Speakers including talk show host Jay Leno, Wimbledon winner Maria Sharapova and Olympic gold medallist Lindsey Vonn took to the stage among the contemporary art exhibitions at the Rubell Museum, with participants invited attend in order “to discuss how they can make a significant impact on the future of technology, performance, diversity and sustainability, not only in their own business but across industries and culture.”
The content may sound a little dry, but F1 CEO Stefano Domenicali revealed a couple of fascinating nuggets of information during his appearance alongside Greg Maffei, President of F1 owner Liberty Media.
Domenicali provides fascinating F1 nuggets
The first was Domenicali’s claim that a third of F1 fans have begun following the sport in the past three years. The second was that F1 estimates that 40 percent of its fans are women.
A combination of factors has contributed to significant audience growth in F1 recent years, including of course the success of the behind-the-scenes Netflix series Drive to Survive, as well as the addition of a second annual video game, harnessing of streaming and other digital technologies, and a revolutionised approach towards social media strategy and fan engagement.
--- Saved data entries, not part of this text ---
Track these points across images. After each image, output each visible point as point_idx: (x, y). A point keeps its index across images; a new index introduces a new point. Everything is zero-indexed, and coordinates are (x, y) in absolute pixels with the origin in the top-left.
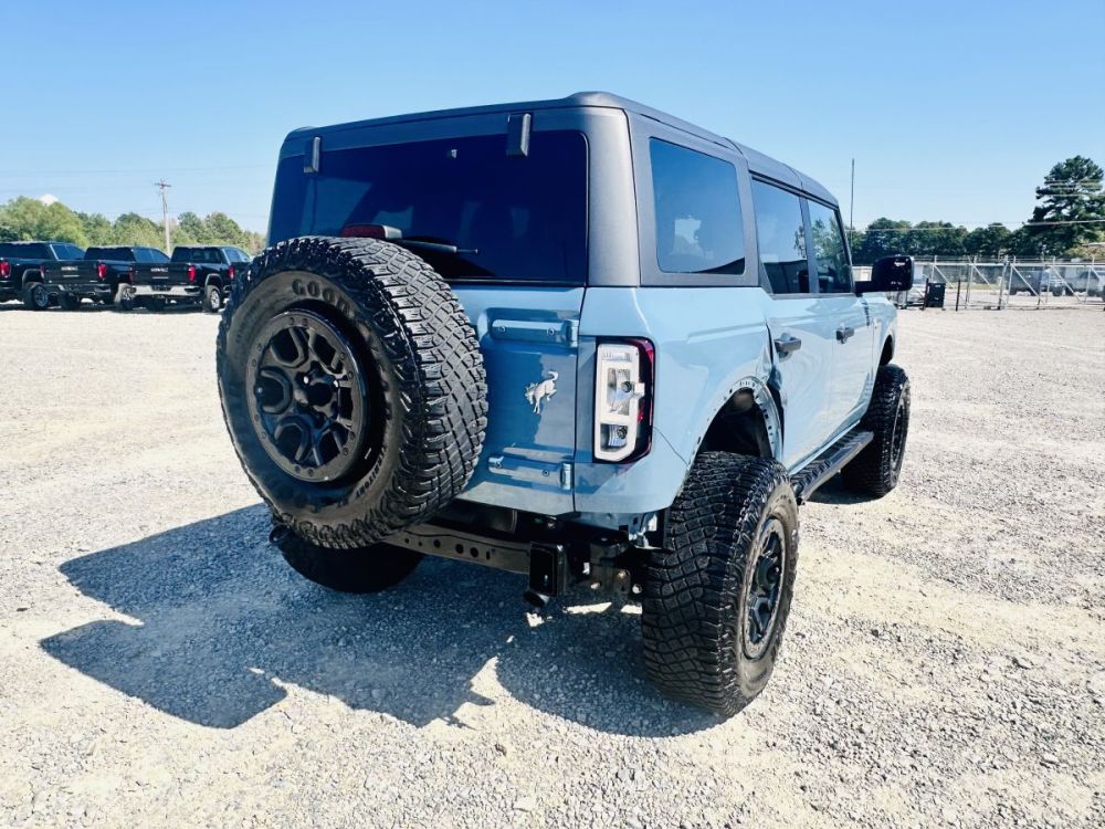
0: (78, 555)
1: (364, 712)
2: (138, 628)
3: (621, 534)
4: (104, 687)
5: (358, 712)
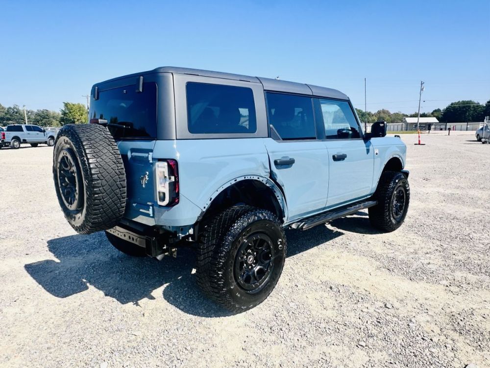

Underpinning all of those changes since Liberty purchased the sport from former supremo Bernie Ecclestone in 2017 has been a focus on emotive storytelling, with F1 concentrating efforts on marketing the personalities of the drivers beneath the helmets and the storylines they create with one another.
It is no surprise, then, that numbers are improving and impressive. But as the relatively even gender split shows, F1’s audience has just grown hugely, but changed dramatically.
In the years and decades preceding Liberty’s takeover of the sport, the typical F1 fan was overwhelmingly likely to have been white, European, middle-aged or above, financially well-off, heterosexual, able-bodied, and male. Not everybody of course, but the majority.
A more diverse range of people are now engaging with F1 at different levels. And that, crucially, can work for the sport in different ways.
F1 has gained in recent years by creating different access points by which new fans can jump on board, and travel as far as they choose to do so. Not everybody who watches Drive to Survive needs to sit down and watch a full day of track coverage on TV each weekend. Some people will just buy one or two of the games each year for their PlayStation 5. Some might even just follow their favourite driver on social media and buy his merchandise.
Even in these cases, where fans may not be categorised as ‘diehard’, F1 is in some way entertaining them and reaping the financial reward for doing so.
The fact that F1’s audience is now younger (a 2021 fan survey estimated the average age of an F1 fan at 32, more years younger than the previous lowest average), more engaged online, and more equally split between male and female is both a positive for the long-term sustainability of the sport and a dream for sponsors and advertisers, who have a bigger pool of people whose finances are less likely to be tied up in mortgages and childcare to whom they can target their products and services.
With opportunity, comes challenges for F1
As well as a slew of opportunities, though, F1’s new audience will also present it with a couple of notable challenges in future.
The first is about maintaining the interest of people who have come on board recently. That of course means delivering exciting racing first and foremost, but also creating new concepts and ways of accessing the sport once current methods run dry. At some point Drive to Survive will lose its allure, virtual reality technology will become more prevalent in wider society and the digital landscape will alter at an even faster pace than it already does. F1 must be ready to innovate when those times come or risk losing the progress it has made.
Furthermore, young people are far more likely to be engaged on social issues including human rights, LGBT+ rights, environmentalism and corporate justice than older generations. These are all areas in which F1 has a pretty poor track record, despite improvements in some regards in recent years, and its new audience could hold the sport to account and demand more from its decision makers than ever before.
For F1, then, right now is the golden period: the time when lots of new fans and different kinds of people are coming on board, and everybody is reaping the benefits.
But in future, it will face a fight to keep adapting its appeal in innovative enough ways to maintain its headway, and could well find itself under much more pressure on matters it often finds uncomfortable tackling when challenged.
If F1 conducts the same summit again in Miami in a few years’ time, the audience numbers it shows off will no doubt have evolved considerably in different ways again. What kind of story they will tell depends on how willing and able the sport is to continue adapt to new ways of storytelling.